Suppose we have a unit square, and we want to find the volumes of two 4-dimensional sets — call them “Opp” and “Adj” — consisting of pairs of points inside the square, such that the line containing both points intersects either two opposite sides of the square (Opp), or two adjacent sides (Adj).

I’ve posted previously about ways to compute these volumes by integration, but it turns out there’s another easy way: we can just map various subsets of these sets into each other.

Suppose we have two points such that the line through them cuts across one of the corners of the square, like the two black dots in each panel in the image. These pairs of black dots belong to Adj, and these four cases cover all possible pairs of adjacent sides of the square.

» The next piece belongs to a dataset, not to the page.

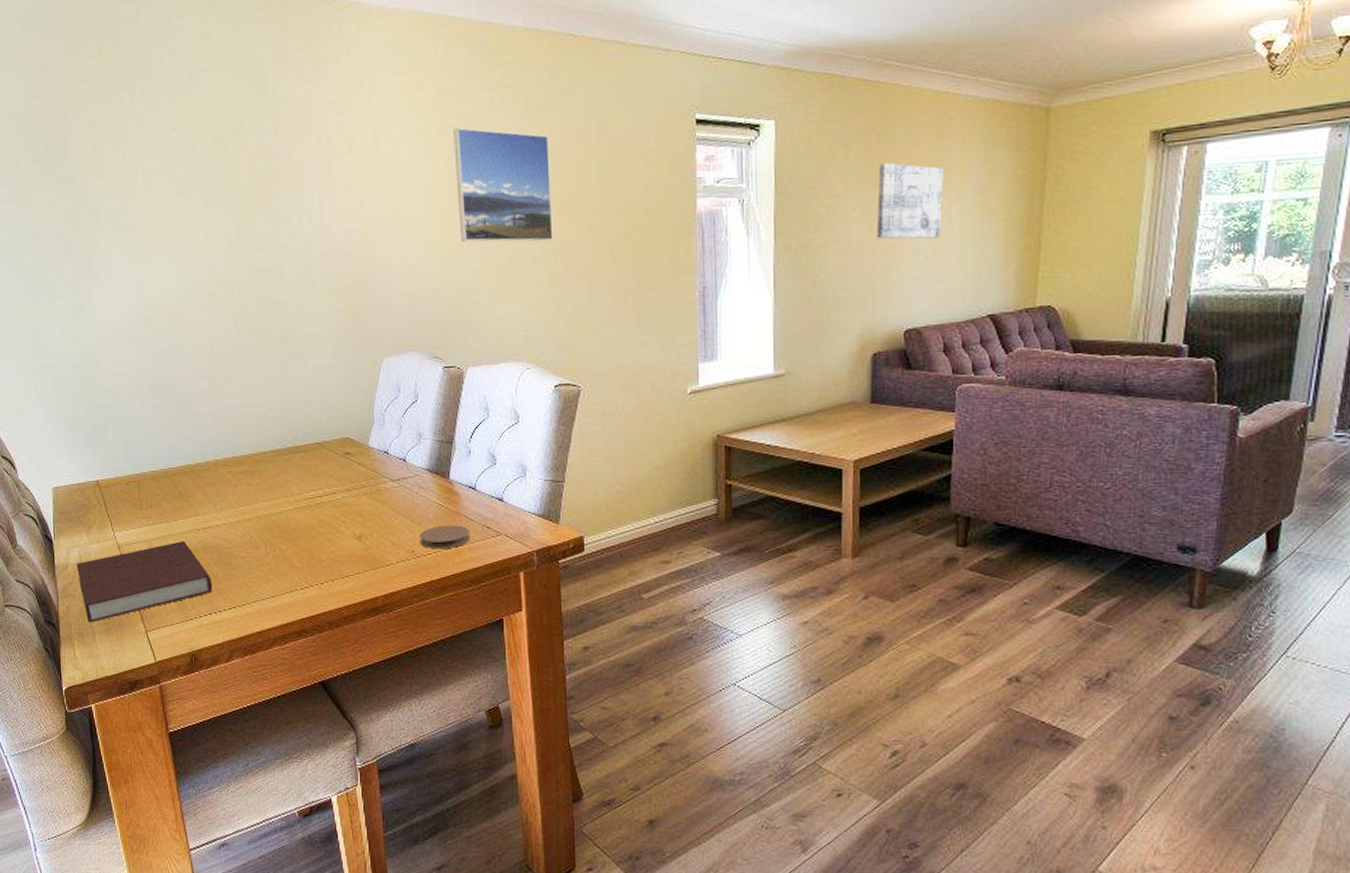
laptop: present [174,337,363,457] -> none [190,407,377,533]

If we place a red dot at the horizontally opposite corner of the square to the corner we cut across, there is a unique parallelogram (if we require it to be inside the square) whose vertices are the two black dots, the red corner dot, and a second red dot that completes the parallelogram.

The second red dot and the black dot with which it shares an edge of the parallelogram now comprise a new pair of points, such that the line containing them ALWAYS intersects the two opposite vertical sides of the square. So this new pair belongs to a subset of Opp: the half of it where the opposite sides are vertical rather than horizontal.

The four maps we have described, from four disjoint subsets of Adj to that half of Opp, all preserve volume: they take a 4-dimensional region in their part of Adj to another region of the same volume in Opp.